Nothing but the lines below between the line holding "Поиск партнера" and the line holding "قبل از خرید", inclusive, should appear in the answer, each set down exactly.
──────────
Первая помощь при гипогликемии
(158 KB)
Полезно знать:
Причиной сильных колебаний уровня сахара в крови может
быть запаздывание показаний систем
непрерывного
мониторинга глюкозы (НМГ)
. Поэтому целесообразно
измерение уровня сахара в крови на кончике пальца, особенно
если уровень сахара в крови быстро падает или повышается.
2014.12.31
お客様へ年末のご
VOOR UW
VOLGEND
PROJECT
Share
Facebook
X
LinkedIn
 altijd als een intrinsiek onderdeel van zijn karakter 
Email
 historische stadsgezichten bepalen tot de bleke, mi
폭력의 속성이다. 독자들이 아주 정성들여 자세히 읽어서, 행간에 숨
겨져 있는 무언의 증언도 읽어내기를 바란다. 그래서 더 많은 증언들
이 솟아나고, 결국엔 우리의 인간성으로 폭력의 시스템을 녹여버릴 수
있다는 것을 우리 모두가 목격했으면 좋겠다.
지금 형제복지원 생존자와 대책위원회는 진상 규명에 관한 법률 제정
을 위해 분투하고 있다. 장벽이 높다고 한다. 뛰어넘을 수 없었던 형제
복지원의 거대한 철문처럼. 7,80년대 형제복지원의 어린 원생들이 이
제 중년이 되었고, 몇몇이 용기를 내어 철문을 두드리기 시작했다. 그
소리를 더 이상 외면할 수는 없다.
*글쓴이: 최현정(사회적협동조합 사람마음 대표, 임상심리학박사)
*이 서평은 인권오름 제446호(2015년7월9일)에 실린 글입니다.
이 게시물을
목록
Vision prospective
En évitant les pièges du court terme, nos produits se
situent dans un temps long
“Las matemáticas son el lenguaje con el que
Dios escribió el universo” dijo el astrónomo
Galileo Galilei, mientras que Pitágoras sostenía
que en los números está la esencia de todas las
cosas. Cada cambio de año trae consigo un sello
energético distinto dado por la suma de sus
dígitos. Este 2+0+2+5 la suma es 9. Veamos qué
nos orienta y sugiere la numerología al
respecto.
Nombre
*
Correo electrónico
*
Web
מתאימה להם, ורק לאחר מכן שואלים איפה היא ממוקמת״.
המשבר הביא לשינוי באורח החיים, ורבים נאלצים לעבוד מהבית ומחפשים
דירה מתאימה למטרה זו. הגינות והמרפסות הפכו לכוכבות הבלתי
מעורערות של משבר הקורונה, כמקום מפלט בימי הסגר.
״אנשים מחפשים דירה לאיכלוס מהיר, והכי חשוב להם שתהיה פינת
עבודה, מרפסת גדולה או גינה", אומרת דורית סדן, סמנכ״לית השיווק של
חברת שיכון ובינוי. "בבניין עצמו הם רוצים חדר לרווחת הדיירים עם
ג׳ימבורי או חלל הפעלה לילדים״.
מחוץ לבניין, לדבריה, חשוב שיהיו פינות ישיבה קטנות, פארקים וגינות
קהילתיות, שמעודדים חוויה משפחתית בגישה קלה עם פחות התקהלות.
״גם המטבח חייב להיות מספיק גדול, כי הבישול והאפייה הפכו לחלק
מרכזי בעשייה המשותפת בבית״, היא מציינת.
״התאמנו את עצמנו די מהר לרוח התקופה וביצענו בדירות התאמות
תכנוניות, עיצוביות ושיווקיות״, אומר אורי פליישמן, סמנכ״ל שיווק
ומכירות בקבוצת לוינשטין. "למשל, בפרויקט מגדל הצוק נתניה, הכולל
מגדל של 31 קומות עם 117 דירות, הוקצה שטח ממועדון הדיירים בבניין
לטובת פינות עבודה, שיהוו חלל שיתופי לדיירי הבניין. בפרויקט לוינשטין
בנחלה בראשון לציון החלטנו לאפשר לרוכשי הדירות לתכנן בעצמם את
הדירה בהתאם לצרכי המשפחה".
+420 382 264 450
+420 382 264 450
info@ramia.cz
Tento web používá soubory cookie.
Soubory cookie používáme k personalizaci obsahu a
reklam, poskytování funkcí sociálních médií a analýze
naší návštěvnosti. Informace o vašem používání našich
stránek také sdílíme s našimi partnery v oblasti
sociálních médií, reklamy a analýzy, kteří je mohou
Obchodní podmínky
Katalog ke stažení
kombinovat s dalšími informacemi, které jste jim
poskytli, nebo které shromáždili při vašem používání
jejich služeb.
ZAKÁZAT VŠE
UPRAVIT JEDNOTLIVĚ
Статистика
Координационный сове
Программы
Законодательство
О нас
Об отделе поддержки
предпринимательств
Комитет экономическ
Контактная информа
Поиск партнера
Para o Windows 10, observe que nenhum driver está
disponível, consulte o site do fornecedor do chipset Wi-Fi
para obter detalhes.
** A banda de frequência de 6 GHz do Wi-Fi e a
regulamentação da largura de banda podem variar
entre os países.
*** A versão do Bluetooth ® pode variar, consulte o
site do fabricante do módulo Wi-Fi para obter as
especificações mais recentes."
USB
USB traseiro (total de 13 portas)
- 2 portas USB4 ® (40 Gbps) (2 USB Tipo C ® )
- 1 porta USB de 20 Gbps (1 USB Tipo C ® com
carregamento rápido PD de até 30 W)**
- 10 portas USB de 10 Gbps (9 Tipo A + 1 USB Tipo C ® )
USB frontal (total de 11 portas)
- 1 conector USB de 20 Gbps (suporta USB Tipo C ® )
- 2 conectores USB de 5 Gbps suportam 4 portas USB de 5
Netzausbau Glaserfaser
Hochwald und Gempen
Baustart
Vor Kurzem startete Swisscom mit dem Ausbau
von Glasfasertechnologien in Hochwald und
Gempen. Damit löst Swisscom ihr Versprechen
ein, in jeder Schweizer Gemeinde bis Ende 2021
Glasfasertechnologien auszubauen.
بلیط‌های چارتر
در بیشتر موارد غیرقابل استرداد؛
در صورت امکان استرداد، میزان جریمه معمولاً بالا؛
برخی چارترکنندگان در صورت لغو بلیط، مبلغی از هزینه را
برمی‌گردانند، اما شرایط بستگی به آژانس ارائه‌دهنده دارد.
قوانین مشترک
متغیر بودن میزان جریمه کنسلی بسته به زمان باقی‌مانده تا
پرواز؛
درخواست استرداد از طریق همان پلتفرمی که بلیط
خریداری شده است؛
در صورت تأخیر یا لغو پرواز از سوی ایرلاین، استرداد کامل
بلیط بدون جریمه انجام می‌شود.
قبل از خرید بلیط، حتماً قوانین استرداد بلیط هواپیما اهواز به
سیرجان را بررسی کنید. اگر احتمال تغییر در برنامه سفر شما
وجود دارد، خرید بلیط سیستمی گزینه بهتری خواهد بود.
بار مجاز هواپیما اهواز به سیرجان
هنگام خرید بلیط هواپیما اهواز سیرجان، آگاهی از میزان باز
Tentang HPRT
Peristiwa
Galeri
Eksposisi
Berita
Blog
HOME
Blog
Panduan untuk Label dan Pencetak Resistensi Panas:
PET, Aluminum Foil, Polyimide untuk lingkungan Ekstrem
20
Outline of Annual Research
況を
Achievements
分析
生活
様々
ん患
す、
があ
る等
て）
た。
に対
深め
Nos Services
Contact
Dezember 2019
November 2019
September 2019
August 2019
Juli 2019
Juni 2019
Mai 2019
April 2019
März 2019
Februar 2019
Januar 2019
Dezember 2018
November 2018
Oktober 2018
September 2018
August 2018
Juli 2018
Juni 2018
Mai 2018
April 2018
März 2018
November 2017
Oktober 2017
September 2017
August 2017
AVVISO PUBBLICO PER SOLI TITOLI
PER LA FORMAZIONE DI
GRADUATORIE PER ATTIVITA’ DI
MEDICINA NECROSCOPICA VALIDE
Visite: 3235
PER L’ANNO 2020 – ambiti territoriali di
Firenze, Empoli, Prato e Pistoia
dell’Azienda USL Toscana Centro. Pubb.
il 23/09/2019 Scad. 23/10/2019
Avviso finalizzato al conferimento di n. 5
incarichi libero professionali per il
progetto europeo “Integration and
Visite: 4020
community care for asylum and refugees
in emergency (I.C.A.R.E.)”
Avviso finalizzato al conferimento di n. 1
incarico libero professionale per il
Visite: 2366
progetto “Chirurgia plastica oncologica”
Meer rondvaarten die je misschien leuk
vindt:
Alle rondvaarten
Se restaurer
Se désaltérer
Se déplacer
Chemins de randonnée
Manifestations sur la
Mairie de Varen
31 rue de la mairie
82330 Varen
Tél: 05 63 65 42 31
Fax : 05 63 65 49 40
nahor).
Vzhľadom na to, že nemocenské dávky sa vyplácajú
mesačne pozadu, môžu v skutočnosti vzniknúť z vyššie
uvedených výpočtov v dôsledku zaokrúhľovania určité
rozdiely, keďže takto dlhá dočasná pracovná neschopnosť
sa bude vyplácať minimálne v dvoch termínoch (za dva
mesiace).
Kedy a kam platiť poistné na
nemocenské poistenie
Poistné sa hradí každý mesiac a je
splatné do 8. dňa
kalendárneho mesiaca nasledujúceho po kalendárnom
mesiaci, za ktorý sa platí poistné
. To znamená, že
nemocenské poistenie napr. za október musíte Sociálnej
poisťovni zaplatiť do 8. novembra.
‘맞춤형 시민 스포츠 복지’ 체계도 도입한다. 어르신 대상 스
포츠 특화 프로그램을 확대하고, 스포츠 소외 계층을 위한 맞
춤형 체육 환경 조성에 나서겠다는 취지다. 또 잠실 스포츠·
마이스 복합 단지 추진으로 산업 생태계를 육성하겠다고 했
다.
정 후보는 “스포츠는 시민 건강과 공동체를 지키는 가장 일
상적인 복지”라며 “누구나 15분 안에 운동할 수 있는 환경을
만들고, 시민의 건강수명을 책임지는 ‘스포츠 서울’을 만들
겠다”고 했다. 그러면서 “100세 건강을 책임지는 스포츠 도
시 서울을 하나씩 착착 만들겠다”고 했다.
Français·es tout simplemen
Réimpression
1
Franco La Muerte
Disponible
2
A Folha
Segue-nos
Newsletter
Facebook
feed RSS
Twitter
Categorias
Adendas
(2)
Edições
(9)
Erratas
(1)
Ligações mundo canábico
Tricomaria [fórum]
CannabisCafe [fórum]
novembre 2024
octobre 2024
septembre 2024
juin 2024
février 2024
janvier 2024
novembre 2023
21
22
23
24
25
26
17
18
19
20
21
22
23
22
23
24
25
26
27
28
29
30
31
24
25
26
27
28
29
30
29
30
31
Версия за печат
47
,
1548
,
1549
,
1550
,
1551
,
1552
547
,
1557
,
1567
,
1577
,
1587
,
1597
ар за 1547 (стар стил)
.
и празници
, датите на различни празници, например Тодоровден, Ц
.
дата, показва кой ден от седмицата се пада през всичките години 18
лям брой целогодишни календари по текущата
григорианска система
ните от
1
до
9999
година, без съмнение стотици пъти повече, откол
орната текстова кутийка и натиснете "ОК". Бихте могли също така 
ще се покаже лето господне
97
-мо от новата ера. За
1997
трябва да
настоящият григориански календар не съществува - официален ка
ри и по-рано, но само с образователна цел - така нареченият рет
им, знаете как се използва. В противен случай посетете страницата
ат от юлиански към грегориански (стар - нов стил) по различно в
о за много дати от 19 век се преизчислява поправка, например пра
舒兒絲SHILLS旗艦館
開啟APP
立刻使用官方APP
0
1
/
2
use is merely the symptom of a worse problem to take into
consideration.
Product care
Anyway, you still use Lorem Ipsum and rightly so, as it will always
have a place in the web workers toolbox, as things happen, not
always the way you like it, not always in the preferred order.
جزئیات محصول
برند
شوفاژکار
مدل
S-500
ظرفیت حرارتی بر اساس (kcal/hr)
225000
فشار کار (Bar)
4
──────────
ANSWER:
Поиск партнера
Para o Windows 10, observe que nenhum driver está
disponível, consulte o site do fornecedor do chipset Wi-Fi
para obter detalhes.
** A banda de frequência de 6 GHz do Wi-Fi e a
regulamentação da largura de banda podem variar
entre os países.
*** A versão do Bluetooth ® pode variar, consulte o
site do fabricante do módulo Wi-Fi para obter as
especificações mais recentes."
USB
USB traseiro (total de 13 portas)
- 2 portas USB4 ® (40 Gbps) (2 USB Tipo C ® )
- 1 porta USB de 20 Gbps (1 USB Tipo C ® com
carregamento rápido PD de até 30 W)**
- 10 portas USB de 10 Gbps (9 Tipo A + 1 USB Tipo C ® )
USB frontal (total de 11 portas)
- 1 conector USB de 20 Gbps (suporta USB Tipo C ® )
- 2 conectores USB de 5 Gbps suportam 4 portas USB de 5
Netzausbau Glaserfaser
Hochwald und Gempen
Baustart
Vor Kurzem startete Swisscom mit dem Ausbau
von Glasfasertechnologien in Hochwald und
Gempen. Damit löst Swisscom ihr Versprechen
ein, in jeder Schweizer Gemeinde bis Ende 2021
Glasfasertechnologien auszubauen.
بلیط‌های چارتر
در بیشتر موارد غیرقابل استرداد؛
در صورت امکان استرداد، میزان جریمه معمولاً بالا؛
برخی چارترکنندگان در صورت لغو بلیط، مبلغی از هزینه را
برمی‌گردانند، اما شرایط بستگی به آژانس ارائه‌دهنده دارد.
قوانین مشترک
متغیر بودن میزان جریمه کنسلی بسته به زمان باقی‌مانده تا
پرواز؛
درخواست استرداد از طریق همان پلتفرمی که بلیط
خریداری شده است؛
در صورت تأخیر یا لغو پرواز از سوی ایرلاین، استرداد کامل
بلیط بدون جریمه انجام می‌شود.
قبل از خرید بلیط، حتماً قوانین استرداد بلیط هواپیما اهواز به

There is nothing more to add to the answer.